The recently developed Flash technique enables a therapy client to rapidly and (nearly) painlessly reduce the distress level of an upsetting memory. Pending further research, Flash appears to represent an advance in trauma therapy, in that a) a client who might not otherwise have been able to face a distressing memory will be able to face it and work it through, and b) time to completion of processing is reduced.
Briefly, Flash is done by guiding the client to concentrate on a safe place or other feel-good image, then “flash” past the traumatic memory so rapidly as to be unsure as to whether or not it was viewed, and then back to the feel-good image. In the original version (Manfield, Lovett, Engel, & Manfield, 2017) this is done during slow eye movements, in conjunction with EMDR. When the therapist is using PC, the visualization sequence is done while the therapist counts aloud from one to 10 (Greenwald, 2017).
So how does it work? Manfield and colleagues (2017) posited a memory reconsolidation account relying on rapid subliminal information processing. Memory reconsolidation expert Bruce Ecker recently proposed a different hypothesis (transcript is here), summarized as follows:
- Memory reconsolidation requires that a mental model is activated, and then exposed to conflicting or disconfirming information.

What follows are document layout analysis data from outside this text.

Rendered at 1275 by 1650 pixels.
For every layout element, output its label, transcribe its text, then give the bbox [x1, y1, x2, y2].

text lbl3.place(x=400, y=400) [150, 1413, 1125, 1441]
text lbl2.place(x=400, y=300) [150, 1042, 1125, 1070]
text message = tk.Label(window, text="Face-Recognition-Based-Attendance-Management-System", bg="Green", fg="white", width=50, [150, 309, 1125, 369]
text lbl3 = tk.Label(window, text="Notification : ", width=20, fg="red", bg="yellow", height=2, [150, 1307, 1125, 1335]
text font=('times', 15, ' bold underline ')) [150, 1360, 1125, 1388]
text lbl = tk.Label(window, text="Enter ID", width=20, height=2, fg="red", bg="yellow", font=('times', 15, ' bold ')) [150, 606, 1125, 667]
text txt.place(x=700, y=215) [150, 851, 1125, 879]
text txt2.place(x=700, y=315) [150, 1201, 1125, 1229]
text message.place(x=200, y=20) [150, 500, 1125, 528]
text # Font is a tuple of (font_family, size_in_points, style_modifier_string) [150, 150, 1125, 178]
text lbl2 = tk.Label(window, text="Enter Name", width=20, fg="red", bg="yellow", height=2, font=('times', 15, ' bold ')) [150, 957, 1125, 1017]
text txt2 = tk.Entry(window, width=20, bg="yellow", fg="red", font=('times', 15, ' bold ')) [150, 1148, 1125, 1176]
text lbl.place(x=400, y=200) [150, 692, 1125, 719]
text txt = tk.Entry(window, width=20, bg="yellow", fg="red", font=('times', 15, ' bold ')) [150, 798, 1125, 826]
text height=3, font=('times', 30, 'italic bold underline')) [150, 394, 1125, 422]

- Flash does not provide sufficient engagement with the memory to allow for conflicting or disconfirming information regarding the negative cognition (e.g., I’m bad, I’m not safe, I have no value, etc.) that drives the memory-related distress.
- On the other hand, Flash does provide sufficient engagement with the memory to allow for conflicting or disconfirming information about facing the memory. That is, the belief, “I will not be able to tolerate facing this memory,” is repeatedly disconfirmed by repetitions of Flash.
Ecker proposes that this fear of the memory is the focus of Flash’s memory reconsolidation, and accounts for Flash’s benefit or treatment effect. Ecker further proposes that this explains Flash’s variable end point, at which no further progress is made. For example, if the SUDS (0-10 distress rating) goes from 10 down to 0, that means that the memory content was not the problem; the fear regarding the memory was the problem, which has been resolved. On the other hand, if the SUDS goes from 10 down to 7, that means that after the fear of facing the memory has been resolved, the content of the memory itself still has that much left to work through.
Ecker’s rationale is, in my opinion, overstated on three counts.
1. Ecker stated that Flash is only used for high-SUDS memories that the client is afraid of facing. However, this is not accurate. While Flash is used for such memories, it is also used for high-SUDS memories that the client is willing to face, but might prefer to get through more quickly.
2. Ecker argued that Manfield’s hypothesis that the traumatic memory itself was being processed could not be correct, because cognitions are not explicitly addressed in the Flash technique, and cognitions are the primary basis for memory-associated distress. However:
- Cognitions are not the only basis for memory-related distress. Sometimes intense emotions, such as grief, remain with a memory, not because of an inappropriate belief, but because the emotion has not yet been worked through.
- Cognitions do not have to be explicitly addressed by a treatment method in order to be impacted. For example, PC does not explicitly address cognitions, yet clients routinely report changes in cognitions, similar to those reported in EMDR, associated with the memory they have worked through.
- Many people who experience a Flash session report changes in cognitions regarding the content of the memory, similar to changes reported in a PC or EMDR session.
3. Manfield et al (2017) reported finding that Flash works best when so-called source or feeder memories are not present. For example, Flash will work well on the memory of a single/discrete incident of childhood victimization, but may not work well on the same memory if that incident occurred after a number of other similar incidents. This finding implicates a mechanism of effect that is more relevant to the memory content than to fear of facing the memory.
I do not mean to suggest that Ecker’s hypothesis is wrong. To the contrary, I suspect that he has identified an important element or aspect of Flash’s effectiveness. I also think there’s more to it, consistent with Manfield’s hypothesis that Flash impacts the memory’s content as well.
Greenwald, R. (2017). PC Flash script. Unpublished manuscript: Author.
Manfield, P., Lovett, J., Engel, L., & Manfield, D. (2017). Use of the Flash technique in EMDR therapy: Four case examples. Journal of EMDR Practice and Research, 11, 195-205.